Bonus 1: Drawing the Swiss flag

Even though the Swiss flag may not seem very complex, this example is a little more involved if we follow the official proportions of the flag, as described in https://en.wikipedia.org/wiki/Flag_of_Switzerland#Design. Feel free to check the code below and understand what’s happening. However, the basic idea is very easy: we divide an array (of size n) in 5 areas of values 0, 1, 2, 1, 0, reshape it to [1, n] and [n, 1] and perform an addition (making use of the broadcasting mechanism). We then map values above 3 to 1 and the rest to 0. A custom Matplotlib colormap then does the trick.

l = torch.linspace(0, 1, 6+7+6+7+6)
x = ((0.5 - (l - 0.5).abs()) * (6+7+6+7+6)).ceil() // 7

plt.imshow(x.unsqueeze(0).repeat(5, 1), vmin=0, vmax=4)

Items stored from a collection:
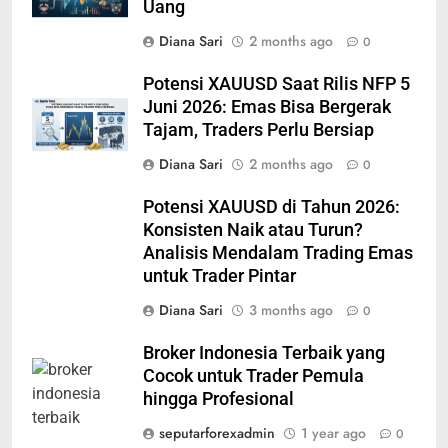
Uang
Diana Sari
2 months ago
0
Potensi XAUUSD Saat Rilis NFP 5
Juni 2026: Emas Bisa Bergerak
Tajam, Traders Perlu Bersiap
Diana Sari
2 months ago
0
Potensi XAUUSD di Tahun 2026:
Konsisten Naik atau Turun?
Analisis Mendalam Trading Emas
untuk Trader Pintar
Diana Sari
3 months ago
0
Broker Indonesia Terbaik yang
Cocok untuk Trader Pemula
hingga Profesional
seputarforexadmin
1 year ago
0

▶ [ASSIGNMENT A]
Using the Swiss flag excerpt, answer each question below.
(i) What values do the 5 areas of the array hold?
(ii) Above what number are values mapped to 1?
(iii) What value does the code pass as vmax to plt.imshow?
▶ [ASSIGNMENT B]
For each statement, state whether it agrees with the Swiss flag excerpt, and quote the words that decide it.
(i) The array is reshaped to [1, n] and [n, 1] before an addition.
(ii) Values above 3 are mapped to 0.
(iii) A built-in Matplotlib colormap completes the drawing.
▶ [ASSIGNMENT C] Pick up the Swiss flag excerpt right after its final line of code and carry it forward.

▶ [EXERCISE RESPONSE A]
(i) 0, 1, 2, 1, 0
(ii) 3
(iii) 4

▶ [EXERCISE RESPONSE B]
(i) Yes: "reshape it to [1, n] and [n, 1] and perform an addition"
(ii) No: "We then map values above 3 to 1 and the rest to 0."
(iii) No: "A custom Matplotlib colormap then does the trick."

▶ [EXERCISE RESPONSE C]
plt.imshow(x.unsqueeze(0) + x.unsqueeze(1), vmin=0, vmax=4)

l = torch.linspace(0, 1, 6+7+6+7+6)
x = ((0.5 - (l - 0.5).abs()) * (6+7+6+7+6)).ceil() // 7
flag = (x.unsqueeze(0) + x.unsqueeze(1)) > 2

plt.imshow(flag, cmap=matplotlib.colors.ListedColormap([(1, 0, 0), (1,)*3]))
plt.axis("off");

Bonus 2: Drawing a Xmas gift

x = torch.zeros(25, dtype=torch.int)
y = torch.zeros(12, dtype=torch.int)
x[12] = y[6] = 2019
plt.imshow(1 - (x.unsqueeze(0) | y.unsqueeze(1)),
           cmap="winter")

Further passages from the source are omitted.